Somewhat amusingly, my favorite knowledge work agent took five tries to draw this Cauchy distribution SVG. The first version was a normal distribution, and the next three were weirdly spiky or discontinuous. At each step it insisted it was me that was wrong about what a Cauchy distribution looks like. Solidly in the bottom left corner here2.
I want to highlight some of the work we’re doing at AWS on agent correctness. This is just a sample of a large body of work, but shows the direction we’re heading it.
- Correct-by-construction coding tools and languages, like Hydro for distributed systems, and Cedar for auth. These are tools that agents can use to avoid entire classes of high-consequence defects3.
- Spec-driven development in agents like Kiro, which gives the coding agent additional big picture context that helps it evolve systems over time without regressing on key properties. Property-based testing is another example of the same pattern at a different scale.
- Code reasoning tools like Strata, powered by Lean, that allow agents to reason formally about properties of code.
- Autoformalization, turning natural language into precise formal implementations, in Bedrock AR Checks and AgentCore Policy, which remove whole classes of runtime defects (especially in critical places like tool call safety).
- Deterministic and precise policy for tools, in Trusted Remote Execution and AgentCore Policy, which precisely constrain agents tool call behavior.
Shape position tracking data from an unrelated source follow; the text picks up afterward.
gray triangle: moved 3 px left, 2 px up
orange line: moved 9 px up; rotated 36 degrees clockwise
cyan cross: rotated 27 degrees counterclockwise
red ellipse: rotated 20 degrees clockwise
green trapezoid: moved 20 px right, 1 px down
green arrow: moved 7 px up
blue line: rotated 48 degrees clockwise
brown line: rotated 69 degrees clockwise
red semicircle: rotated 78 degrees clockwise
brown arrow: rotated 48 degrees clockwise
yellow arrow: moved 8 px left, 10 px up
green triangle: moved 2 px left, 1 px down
- Principled approaches to deterministic agent steering, like Strands Steering, which can keep agents on the right path while still taking advantage of their power and flexibility.
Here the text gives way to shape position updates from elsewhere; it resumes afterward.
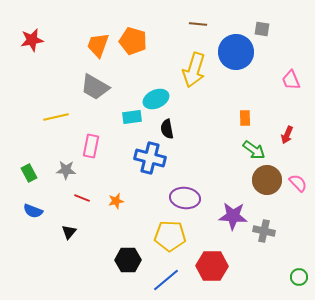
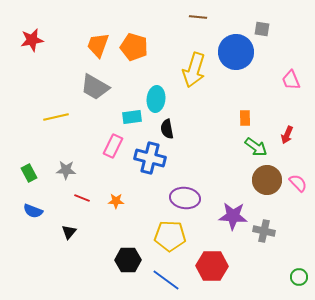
brown line: moved 7 px up
orange pentagon: moved 1 px right, 6 px down
cyan ellipse: rotated 60 degrees counterclockwise
pink rectangle: moved 22 px right; rotated 15 degrees clockwise
green arrow: moved 2 px right, 3 px up
orange star: rotated 14 degrees clockwise
blue line: rotated 76 degrees clockwise
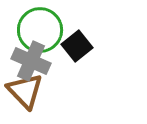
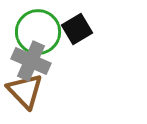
green circle: moved 2 px left, 2 px down
black square: moved 17 px up; rotated 8 degrees clockwise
This is also something that needs an industry-wide focus and attention, and not something we can do just by building tools. Some changes I’d like to see are:
- Benchmarks which capture failure severity, not just pass/fail. Pass@10 isn’t super meaningful if the other 9 swings were subtly and non-obviously wrong in consequential ways.
- An end to end view of dev agent success, not just code patching. Operations, cost, availability, durability, availability, security, performance, stability, etc. These are things that customers of software care about deeply, and aren’t captured well in existing benchmarks.
- A research program to develop a deep understanding of agentic AI failure modes, and a taxonomy of failures.
- A culture where we take our worst days as seriously as our best ones. In my recent conversation with Ryan Peterman I spoke a lot about AWS’s culture around learning from failures, and I think that’s a pattern we need industry-wide focus on in agentic AI.
As I said up front, I’m super optimistic about the future of this field. But I think that a lot of the conversation about risks is either silly sci-fi stuff, or straight-up denialism aimed at the right hand side of the distribution. There’s a really smart and important conversation to be had about the left hand side, but two few people having it today.
Footnotes
- But also hide model capabilities. Bad agentic harnesses and the wrong feedback can make a great model bad, and great feedback can make a bad model much better.
- I knew people would accuse me of being insufficiently bitter lesson pilled after this talk. The choice of the Cauchy distribution is a little easter egg for those people.
- Memory-safe languages like Rust are also in this category.